Pada 7 Agustus 1945 Jepang mengumumkan  dibentuknya  Panitia Persiapan
Kemerdekaan Indonesia (PPKI), Oto pun  tergabung dalam badan ini. Sehari setelah
proklamasi kemerdekaan pada 17 Agustus 1945, PPKI mengadakan sidang pertama.
Pada sidang tersebut diputuskan beberapa hal penting menyangkut landasan  politik
bagi Indonesia yang merdeka dan ketatanegaraan. Sumbangan Oto dalam sidang PPKI
tersebut adalah  usulnya tentang pemilihan Presiden dan wakilnya, usul tersebut
disetujui secara bulat oleh  peserta sidang. Oto kemudian ditunjuk menjadi ketua
panitia kecil untuk membuat  rancangan tentang urusan  rakyat, pemerintah daerah,
kepolisian dan ketentaraan.
Pada jaman kemerdekaan Oto Iskandardinata merupakan orang pertama yang
menjabat sebagai Menteri  Urusan Keamanan. Pada saat Oto menjabat Menteri Urusan
Keamanan, timbul masalah  yaitu bekas Daidancodan Codanco yang
bertekad  mempertahankan kemerdekaan kekurangan senjata. Kemudian
muncul   badan-badan perjuangan  seperti  Hisbullah dan Sabillilah, Persatuan
Pemuda Pelajar Indonesia, dan Pemuda Republik Indonesia yang juga menuntut
diberikan senjata.
Menanggapi hal tersebut, Oto kemudian mengadakan pembicaraan dengan
pihak Jepang. Kedudukan Jepang pada saat itu dalam posisi sulit, apabila
menyerahkan senjata maka pihak Jepang akan disalahkan sekutu. Sedangkan pada
pihak lain Jepang melihat bahwa tuntutan rakyat dalam berjuang mempertahankan
kemerdekaan juga mengancam Jepang. Pihak Indonesia tidak sanggup memaksa
Jepang  untuk menyerahkan senjatanya secara damai.  Hasil pembicaraan pemerintah
dan pihak Jepang  tidak memuaskan kalangan pemuda. Mereka menuduh para
pemimpin Indonesia  yang terlibat dalam pembicaraan dengan pihak Jepang sebagai
penyebab terjadinya  penculikkan terhadap beberapa pemimpin pemerintahan.

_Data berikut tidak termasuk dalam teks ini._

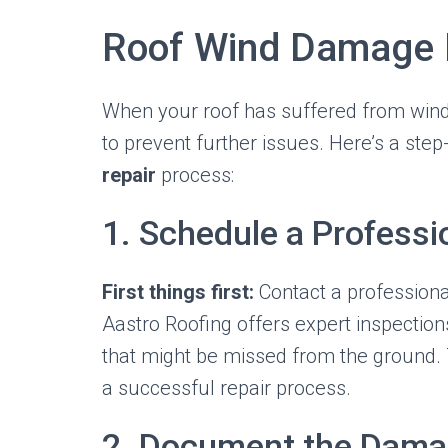
Roof Wind Damage 
When your roof has suffered from wind
to prevent further issues. Here’s a ste
repair
process:
1. Schedule a Professi
First things first:
Contact a professiona
Aastro Roofing offers expert inspection
that might be missed from the ground. T
a successful repair process.
2. Document the Dam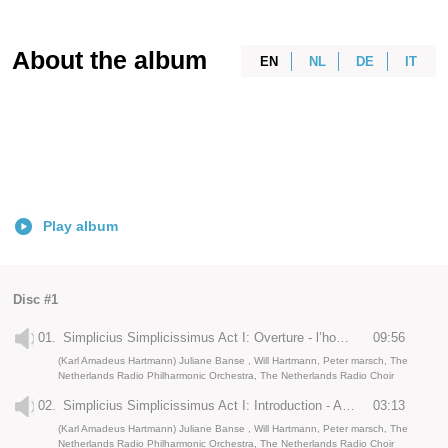
About the album
EN
NL
DE
IT
Play album
Disc #1
01.
Simplicius Simplicissimus Act I: Overture - l’hommage de Serge Prokofieff
09:56
(Karl Amadeus Hartmann) Juliane Banse , Will Hartmann, Peter marsch, The
Netherlands Radio Philharmonic Orchestra, The Netherlands Radio Choir
02.
Simplicius Simplicissimus Act I: Introduction - Anno Domini
03:13
(Karl Amadeus Hartmann) Juliane Banse , Will Hartmann, Peter marsch, The
Netherlands Radio Philharmonic Orchestra, The Netherlands Radio Choir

Oto Iskandardinata pun  menjadi korban penculikan itu. Oto hilang penuh
misteri  pada Oktober 1945 dan baru pada Desember 1945 terdengar berita bahwa dia
telah dibunuh di pantai Mauk, banten Selatan. Jenazah Oto tidak berhasil diketemukan
sampai sekarang, demikian pula penyebab kematiannya masih belum dapat
diungkapkan secara pasti.  Muncul beberapa pendapat mengenai kematian Oto
Iskandardinata, pertama , peristiwa yang menimpa Oto terjadi pula terhadap beberapa
pemimpin pemerintahan di Jawa Barat yang dianggap berpihak pada
Jepang.  Pendapat kedua, kemungkinan Oto dibunuh oleh sesorang atau golongan
yang dendam karena langkah dan ucapan Oto yang tegas tanpa tedeng aling-aling.